God is also depicted as lacking justice in His actions thus removing the godly image. The injustice is portrayed by the manner in which the sodomites and opportunists are treated. The opportunists are subjected to banner chasing in their lives after death followed by being stung by insects and maggots. They are known to having done neither good nor bad during their lifetimes and, therefore, justice could have demanded that they be granted a neutral punishment having lived a neutral life. The sodomites are also punished unfairly by God when Brunetto Lattini is condemned to hell despite being a good leader (Babor, T. F., McGovern, T., & Robaina, K. (2017). While he commited sodomy, God chooses to ignore all the other good deeds that Brunetto did.

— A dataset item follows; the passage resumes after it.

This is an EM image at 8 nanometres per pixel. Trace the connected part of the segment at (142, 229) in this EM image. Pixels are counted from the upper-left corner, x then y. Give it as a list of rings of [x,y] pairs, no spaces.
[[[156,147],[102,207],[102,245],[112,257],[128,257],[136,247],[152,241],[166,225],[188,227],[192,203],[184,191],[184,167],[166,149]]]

Finally, God is also portrayed as being hypocritical in His actions, a sin that further diminishes His godliness and makes Him more human. A case in point is when God condemns the sin of egotism and goes ahead to commit it repeatedly. Proverbs 29:23 states that “arrogance will bring your downfall, but if you are humble, you will be respected.” When Slattery condemns Dante’s human state as being weak, doubtful, and limited, he is proving God’s hypocrisy because He is also human (Verdicchio, 2015). The actions of God in Hell as portrayed by Dante are inconsistent with the Biblical literature. Both Dante and God are prone to making mistakes, something common among human beings thus making God more human.

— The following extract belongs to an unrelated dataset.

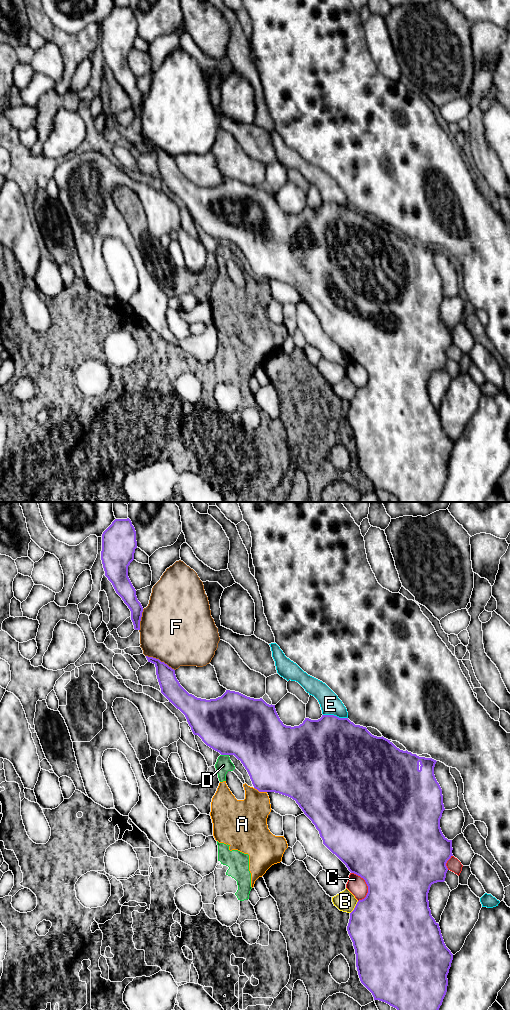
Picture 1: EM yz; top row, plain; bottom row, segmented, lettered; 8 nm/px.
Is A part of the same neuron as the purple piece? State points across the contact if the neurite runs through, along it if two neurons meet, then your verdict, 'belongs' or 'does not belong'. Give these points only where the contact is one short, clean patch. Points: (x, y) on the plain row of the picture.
border along yz (254, 275), (259, 279), (266, 280); does not belong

To wrap it up, Dante portrays God is more human since He commits the same sins that humans commit: egotism, hypocrisy, and injustice. Hell is justified as being a destination for victims of the mistakes committed by God. The Hell is presented as being a totally different place as compared to what is written about it in the Bible. As a result, reading through the text gives an image of God who is prone to the very mistakes common to humans thus ripping Him off His lofty status of divine and, instead, making Him a mere human. Whether or not Dante did it intentionally is subject to debate but one thing is clear in the poem: the misconstrued notion of God is revealed to future generations.

 

References

Babor, T. F., McGovern, T., & Robaina, K. (2017). Dante’s inferno: Seven deadly sins in scientific publishing and how to avoid them. Addiction Science: A Guide for the Perplexed, 267.

Cheney, L. D. G. (2016). Illustrations for Dante’s Inferno: A Comparative Study of Sandro Botticelli, Giovanni Stradano, and Federico Zuccaro. Cultural and Religious Studies4(8), 487.

Verdicchio, M. (2015). Irony and Desire in Dante’s” Inferno” 27. Italica, 285-297.